Леонид Бежин - Чары. Избранная проза
Однажды не захотела
Как и все обитатели подвального этажа, бабушка тоже считала, что она живет не в подвале, а в центре, рядом с Садовым кольцом, правительственными зданиями, вокзалами и торговыми рядами. Это составляло предмет ее особой гордости, с трудом поддающейся определению, поскольку бабушка одновременно и гордилась и как бы боялась не гордиться, словно отсутствие гордости лишало ее спасительного чувства смещения реальности, возникающего при глубоком сне, и превращало в спящего, который хотя и спит, но при этом трезво сознает себя спящим. Самым краешком сознания, но — сознает, и это, в конце концов, приводит его к беспощадной мысли, что он не спит. Хочет заснуть, но не спит, а только ворочается с боку на бок, натягивает на голову одеяло, старается покрепче обнять подушку — и ничего не помогает. Ворочается, натягивает, старается покрепче обнять — и ничего! Ничего, хоть смейся, хоть плачь — поистине экзистенциальное чувство!
Вот так же и бабушка покорно и суеверно гордилась вместе со всеми, опасаясь поймать себя на том, что она не спит, а только ворочается. Иными словами, не гордится. Наедине же крестилась, протяжно вздыхала и робко сетовала: конечно, же она живет рядом и все прочее, но сегодня ей снова пришлось вытаскивать из оконной ямы дохлую крысу и закапывать во дворе. К тому же от сырости у нее вечно ноет поясница, а из-за низких потолков она привыкла так сутулиться, что скоро превратится в горбунью. Так робко сетовала бабушка — сетовала, вздыхала, покачивала головой и сама утешала себя тем, что раньше было еще хуже, а сегодня не в счет, сегодня уж как-нибудь, потихоньку. Зато когда-нибудь в будущем, через много лет (не завтра же!) наступит счастливая и радостная жизнь.

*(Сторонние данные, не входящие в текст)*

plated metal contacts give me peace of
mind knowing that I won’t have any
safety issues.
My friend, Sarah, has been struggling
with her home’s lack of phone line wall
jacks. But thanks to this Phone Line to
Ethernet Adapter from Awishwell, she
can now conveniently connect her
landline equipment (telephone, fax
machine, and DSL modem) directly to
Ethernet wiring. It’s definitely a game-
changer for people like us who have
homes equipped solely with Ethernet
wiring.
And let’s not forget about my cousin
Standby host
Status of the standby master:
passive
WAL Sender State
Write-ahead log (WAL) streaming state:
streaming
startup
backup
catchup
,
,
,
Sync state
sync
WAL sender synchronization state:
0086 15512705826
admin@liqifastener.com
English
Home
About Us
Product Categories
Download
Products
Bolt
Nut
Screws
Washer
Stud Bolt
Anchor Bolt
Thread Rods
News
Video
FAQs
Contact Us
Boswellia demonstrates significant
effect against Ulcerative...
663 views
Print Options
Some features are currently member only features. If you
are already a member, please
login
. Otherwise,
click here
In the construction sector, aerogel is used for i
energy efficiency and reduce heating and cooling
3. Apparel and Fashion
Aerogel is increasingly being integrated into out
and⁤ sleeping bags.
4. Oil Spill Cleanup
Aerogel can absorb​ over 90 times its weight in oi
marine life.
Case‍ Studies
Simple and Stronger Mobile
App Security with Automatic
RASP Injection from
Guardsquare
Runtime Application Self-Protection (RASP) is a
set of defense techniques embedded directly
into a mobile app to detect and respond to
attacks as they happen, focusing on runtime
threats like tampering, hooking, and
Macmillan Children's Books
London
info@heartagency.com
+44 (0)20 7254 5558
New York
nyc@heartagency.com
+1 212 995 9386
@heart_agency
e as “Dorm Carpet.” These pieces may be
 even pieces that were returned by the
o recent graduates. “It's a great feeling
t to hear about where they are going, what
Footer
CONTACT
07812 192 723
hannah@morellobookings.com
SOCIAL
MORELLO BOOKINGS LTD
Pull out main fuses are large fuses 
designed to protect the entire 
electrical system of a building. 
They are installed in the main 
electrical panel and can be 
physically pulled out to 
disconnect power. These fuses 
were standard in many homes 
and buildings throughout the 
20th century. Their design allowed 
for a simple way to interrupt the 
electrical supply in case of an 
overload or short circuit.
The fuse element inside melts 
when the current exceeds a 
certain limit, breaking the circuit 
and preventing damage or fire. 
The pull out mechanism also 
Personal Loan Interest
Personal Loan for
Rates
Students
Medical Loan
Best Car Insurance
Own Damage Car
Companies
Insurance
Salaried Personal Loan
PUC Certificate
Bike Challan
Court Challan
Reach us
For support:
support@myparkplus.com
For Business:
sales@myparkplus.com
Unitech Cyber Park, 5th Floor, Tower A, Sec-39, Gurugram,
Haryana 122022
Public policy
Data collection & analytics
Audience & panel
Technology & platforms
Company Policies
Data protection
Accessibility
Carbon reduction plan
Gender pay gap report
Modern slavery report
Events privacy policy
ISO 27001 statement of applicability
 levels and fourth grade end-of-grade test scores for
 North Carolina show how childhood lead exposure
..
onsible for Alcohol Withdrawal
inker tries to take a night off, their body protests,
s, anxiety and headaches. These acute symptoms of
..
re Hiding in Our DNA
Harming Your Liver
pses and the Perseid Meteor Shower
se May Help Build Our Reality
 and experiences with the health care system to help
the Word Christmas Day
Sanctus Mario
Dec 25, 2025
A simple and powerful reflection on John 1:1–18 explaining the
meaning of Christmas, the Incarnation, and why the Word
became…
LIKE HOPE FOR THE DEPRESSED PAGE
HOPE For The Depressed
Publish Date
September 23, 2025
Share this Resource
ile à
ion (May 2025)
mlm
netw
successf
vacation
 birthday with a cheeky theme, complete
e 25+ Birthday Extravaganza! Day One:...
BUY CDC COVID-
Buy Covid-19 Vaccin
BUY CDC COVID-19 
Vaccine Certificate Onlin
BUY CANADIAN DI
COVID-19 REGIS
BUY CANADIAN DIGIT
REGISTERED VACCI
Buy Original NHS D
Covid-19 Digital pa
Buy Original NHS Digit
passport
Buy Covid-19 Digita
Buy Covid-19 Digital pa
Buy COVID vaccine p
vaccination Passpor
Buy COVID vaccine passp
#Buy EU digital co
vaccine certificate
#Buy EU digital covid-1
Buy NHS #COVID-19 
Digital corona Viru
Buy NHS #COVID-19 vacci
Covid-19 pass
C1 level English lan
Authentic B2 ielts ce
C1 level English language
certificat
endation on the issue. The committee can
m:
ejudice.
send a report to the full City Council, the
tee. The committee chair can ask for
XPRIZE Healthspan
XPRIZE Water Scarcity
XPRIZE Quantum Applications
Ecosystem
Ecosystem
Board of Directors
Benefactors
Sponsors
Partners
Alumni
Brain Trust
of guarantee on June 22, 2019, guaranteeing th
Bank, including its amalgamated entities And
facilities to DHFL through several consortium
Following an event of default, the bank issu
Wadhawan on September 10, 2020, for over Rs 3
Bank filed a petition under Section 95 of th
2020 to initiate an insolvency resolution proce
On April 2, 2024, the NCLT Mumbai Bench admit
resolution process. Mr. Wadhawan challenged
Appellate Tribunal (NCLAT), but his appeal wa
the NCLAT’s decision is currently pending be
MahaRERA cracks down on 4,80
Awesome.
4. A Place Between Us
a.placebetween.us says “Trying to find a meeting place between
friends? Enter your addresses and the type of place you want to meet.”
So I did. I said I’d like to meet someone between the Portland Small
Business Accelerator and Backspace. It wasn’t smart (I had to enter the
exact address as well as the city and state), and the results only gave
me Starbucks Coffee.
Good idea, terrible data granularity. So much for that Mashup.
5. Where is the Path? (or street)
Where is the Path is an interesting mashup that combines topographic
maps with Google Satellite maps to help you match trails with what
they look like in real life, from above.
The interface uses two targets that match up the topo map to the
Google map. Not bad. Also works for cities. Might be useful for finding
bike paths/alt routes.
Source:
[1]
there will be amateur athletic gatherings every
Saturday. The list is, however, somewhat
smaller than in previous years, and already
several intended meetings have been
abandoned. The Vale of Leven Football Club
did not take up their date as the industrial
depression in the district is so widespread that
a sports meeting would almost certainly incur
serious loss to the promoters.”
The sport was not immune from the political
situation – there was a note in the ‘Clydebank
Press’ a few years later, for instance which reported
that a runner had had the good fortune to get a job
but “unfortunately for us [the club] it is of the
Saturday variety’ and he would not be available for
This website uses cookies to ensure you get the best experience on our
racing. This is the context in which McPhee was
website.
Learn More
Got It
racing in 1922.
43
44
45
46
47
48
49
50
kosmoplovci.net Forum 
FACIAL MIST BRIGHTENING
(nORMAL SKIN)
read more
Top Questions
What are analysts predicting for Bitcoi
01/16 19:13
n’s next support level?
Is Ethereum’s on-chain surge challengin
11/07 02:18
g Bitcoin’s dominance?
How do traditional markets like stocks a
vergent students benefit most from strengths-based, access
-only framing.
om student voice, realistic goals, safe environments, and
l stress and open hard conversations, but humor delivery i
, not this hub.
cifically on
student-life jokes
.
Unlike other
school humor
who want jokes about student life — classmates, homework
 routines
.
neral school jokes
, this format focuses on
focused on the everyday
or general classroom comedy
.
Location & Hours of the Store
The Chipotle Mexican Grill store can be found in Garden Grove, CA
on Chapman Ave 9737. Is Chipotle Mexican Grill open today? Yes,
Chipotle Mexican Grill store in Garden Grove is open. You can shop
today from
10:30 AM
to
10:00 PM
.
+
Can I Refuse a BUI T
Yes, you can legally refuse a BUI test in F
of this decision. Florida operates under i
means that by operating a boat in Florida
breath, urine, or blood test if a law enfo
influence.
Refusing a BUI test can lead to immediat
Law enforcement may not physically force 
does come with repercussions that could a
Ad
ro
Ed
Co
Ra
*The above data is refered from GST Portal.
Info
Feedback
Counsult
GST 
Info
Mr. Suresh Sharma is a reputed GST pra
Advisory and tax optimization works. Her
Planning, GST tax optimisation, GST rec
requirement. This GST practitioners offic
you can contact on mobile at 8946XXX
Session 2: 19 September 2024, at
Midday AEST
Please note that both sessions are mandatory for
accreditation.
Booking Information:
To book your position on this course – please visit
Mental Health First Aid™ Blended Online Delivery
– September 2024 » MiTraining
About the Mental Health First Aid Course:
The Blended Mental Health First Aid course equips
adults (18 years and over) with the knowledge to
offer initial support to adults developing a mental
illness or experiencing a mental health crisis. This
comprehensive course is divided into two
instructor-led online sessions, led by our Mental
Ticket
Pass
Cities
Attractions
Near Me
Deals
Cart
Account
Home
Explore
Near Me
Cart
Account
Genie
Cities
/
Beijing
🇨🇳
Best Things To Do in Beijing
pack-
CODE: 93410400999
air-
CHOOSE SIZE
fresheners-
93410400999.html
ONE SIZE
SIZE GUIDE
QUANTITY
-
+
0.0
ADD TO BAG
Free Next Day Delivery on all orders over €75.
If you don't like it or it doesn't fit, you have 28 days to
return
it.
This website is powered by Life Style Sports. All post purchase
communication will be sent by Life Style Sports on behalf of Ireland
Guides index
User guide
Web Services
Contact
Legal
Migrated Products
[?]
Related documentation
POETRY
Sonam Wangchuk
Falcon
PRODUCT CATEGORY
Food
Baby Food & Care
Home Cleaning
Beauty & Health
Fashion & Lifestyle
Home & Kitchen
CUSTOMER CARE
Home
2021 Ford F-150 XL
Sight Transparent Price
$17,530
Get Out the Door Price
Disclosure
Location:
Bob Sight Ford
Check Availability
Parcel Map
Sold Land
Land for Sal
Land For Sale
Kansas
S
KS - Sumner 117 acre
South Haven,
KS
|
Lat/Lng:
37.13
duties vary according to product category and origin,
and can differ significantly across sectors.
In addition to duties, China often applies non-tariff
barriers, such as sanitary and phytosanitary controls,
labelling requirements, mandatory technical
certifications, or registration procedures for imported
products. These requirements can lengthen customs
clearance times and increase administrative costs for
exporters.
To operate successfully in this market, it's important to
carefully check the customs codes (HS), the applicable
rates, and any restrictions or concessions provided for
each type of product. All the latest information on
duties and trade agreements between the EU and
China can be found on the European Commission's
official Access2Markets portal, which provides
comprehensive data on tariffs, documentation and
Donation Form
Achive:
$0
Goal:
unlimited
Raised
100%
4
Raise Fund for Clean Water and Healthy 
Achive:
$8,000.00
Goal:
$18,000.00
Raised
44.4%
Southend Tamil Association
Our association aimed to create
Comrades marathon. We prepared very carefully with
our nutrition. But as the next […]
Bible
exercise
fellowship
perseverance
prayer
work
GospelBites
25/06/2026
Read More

Надежды эти так и не оправдались, и бабушка умерла в том же подвале, ушедшем в землю, как и ее прожитая жизнь. Умерла сразу, без долгих мучений — заснула и не проснулась. Кажется, даже ничем не болела — только поясницей маялась и за бок иногда держалась, а вот не проснулась однажды, и все тут: словно не захотела. Каждое утро просыпалась, надевала одну и ту же ситцевую юбку и старую шерстяную кофту с разными пуговицами, застилала клетчатым покрывалом железную кровать с никелированными шариками, крестилась перед тусклой иконой в простом окладе, выгребала из печки золу, засовывала поленья и чиркала спичкой — каждое утро. А вот однажды не захотела и сказала себе: хватит! И это оказалась смерть, которая только и поджидала, когда же она остановится, когда она уймется, двужильная старуха! Иначе с ней и не сладишь, как только во сне, — так и будет сковородами греметь до скончания веков!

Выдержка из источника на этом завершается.